Work task » Find the lines in the listing below that include the word "전체적인", and report how many there are, with nothing more.

Excerpted records »
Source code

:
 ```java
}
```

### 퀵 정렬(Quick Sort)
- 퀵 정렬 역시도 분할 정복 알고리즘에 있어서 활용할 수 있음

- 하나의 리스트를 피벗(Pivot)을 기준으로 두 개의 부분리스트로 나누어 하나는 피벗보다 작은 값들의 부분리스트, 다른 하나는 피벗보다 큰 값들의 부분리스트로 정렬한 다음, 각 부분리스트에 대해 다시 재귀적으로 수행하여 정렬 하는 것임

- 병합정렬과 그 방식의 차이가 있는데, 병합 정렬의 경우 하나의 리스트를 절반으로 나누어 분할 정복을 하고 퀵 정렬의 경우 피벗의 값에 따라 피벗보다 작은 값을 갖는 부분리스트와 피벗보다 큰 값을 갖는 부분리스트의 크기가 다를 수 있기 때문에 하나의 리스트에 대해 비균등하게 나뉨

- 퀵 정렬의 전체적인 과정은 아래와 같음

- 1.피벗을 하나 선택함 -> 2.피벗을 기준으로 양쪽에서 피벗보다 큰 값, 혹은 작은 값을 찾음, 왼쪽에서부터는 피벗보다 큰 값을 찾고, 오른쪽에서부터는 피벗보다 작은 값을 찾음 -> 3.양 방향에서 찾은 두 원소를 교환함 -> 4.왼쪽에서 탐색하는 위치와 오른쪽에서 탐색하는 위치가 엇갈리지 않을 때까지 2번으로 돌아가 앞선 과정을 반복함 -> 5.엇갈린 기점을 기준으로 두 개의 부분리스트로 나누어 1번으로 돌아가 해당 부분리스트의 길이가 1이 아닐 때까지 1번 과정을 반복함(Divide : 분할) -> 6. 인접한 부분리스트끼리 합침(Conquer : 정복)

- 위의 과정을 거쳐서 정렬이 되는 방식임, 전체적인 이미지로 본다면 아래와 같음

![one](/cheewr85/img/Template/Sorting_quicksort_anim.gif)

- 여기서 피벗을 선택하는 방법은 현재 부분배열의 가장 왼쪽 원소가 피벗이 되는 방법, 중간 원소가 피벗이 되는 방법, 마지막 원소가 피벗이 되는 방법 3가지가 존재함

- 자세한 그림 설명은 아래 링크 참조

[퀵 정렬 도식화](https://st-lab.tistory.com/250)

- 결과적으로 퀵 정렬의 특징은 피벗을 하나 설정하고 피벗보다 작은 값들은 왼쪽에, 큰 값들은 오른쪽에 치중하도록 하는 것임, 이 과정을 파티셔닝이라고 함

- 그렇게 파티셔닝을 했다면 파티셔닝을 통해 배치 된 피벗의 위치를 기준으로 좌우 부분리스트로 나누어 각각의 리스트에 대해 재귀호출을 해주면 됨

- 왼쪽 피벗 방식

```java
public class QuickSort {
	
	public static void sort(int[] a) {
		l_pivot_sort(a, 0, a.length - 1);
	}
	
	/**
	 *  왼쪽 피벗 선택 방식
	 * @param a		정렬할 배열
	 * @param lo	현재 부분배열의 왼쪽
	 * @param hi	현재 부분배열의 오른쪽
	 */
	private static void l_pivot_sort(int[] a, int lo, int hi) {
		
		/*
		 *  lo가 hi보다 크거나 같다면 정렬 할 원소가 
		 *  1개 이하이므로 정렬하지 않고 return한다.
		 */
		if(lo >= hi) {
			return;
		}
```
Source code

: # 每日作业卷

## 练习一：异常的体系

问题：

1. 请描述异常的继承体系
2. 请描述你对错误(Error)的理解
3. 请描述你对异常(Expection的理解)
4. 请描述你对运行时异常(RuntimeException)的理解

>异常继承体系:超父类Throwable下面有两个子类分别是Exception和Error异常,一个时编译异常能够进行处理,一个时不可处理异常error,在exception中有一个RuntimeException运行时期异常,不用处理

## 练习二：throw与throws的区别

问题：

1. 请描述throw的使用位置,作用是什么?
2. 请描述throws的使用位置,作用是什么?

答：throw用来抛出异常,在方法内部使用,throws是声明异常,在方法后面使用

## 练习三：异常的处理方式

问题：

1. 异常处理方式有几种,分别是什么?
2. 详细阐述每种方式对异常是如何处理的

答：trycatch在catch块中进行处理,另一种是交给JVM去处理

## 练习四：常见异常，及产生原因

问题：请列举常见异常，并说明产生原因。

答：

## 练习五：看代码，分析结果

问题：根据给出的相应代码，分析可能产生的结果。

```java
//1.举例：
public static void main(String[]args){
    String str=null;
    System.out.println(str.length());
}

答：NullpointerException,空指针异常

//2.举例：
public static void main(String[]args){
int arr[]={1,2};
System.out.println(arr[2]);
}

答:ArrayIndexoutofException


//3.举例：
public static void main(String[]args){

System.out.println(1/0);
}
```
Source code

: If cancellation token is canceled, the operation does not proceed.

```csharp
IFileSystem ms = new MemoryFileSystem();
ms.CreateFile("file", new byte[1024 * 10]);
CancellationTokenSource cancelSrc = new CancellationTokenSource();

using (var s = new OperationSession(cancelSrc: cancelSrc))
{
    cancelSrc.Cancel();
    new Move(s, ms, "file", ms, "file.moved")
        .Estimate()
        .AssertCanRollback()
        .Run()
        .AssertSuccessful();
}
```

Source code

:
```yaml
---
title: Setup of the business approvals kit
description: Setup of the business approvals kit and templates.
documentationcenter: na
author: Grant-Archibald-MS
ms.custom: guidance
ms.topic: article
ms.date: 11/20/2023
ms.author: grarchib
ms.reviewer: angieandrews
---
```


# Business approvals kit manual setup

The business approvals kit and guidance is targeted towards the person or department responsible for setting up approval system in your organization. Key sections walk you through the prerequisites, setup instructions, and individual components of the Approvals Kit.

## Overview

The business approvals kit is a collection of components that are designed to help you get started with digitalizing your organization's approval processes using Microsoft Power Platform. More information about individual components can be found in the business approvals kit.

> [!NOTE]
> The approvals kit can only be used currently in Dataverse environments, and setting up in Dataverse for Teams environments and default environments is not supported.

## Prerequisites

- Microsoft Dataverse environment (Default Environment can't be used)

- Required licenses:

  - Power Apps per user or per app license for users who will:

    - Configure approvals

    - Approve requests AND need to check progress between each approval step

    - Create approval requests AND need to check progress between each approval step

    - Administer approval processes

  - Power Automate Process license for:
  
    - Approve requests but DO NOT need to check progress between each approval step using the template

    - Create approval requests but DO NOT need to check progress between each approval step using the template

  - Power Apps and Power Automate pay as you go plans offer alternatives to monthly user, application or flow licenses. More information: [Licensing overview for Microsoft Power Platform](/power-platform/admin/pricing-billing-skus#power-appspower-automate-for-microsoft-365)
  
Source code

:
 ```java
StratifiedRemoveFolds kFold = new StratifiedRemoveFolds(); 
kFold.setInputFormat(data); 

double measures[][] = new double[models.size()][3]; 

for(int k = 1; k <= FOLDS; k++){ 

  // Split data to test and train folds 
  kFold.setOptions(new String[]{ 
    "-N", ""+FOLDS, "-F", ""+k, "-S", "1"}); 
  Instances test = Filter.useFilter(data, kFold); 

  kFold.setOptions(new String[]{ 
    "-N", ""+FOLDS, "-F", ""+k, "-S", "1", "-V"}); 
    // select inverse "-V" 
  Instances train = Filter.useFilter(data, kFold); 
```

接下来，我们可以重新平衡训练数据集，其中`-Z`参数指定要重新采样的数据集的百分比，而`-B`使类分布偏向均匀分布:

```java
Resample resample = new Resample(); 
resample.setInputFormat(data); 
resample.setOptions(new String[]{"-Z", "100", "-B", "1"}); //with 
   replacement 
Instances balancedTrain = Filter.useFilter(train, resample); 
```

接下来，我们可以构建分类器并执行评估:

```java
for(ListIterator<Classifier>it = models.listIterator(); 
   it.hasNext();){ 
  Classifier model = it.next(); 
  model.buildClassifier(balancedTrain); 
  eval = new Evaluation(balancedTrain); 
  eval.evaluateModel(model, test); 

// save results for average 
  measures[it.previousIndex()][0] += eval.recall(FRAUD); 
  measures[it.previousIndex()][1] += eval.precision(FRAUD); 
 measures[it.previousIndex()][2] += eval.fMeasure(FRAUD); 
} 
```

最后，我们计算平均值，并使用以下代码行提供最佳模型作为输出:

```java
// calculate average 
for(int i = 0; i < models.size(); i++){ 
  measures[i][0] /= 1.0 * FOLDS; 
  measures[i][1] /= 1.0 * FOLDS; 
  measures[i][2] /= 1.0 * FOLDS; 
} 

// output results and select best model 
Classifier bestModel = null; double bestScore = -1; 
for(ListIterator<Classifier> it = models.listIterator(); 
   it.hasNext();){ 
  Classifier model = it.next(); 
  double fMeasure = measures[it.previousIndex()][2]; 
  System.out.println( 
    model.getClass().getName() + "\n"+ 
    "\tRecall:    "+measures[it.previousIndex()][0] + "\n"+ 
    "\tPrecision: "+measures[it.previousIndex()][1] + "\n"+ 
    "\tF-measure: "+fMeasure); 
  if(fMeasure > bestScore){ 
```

Output for this exercise » 2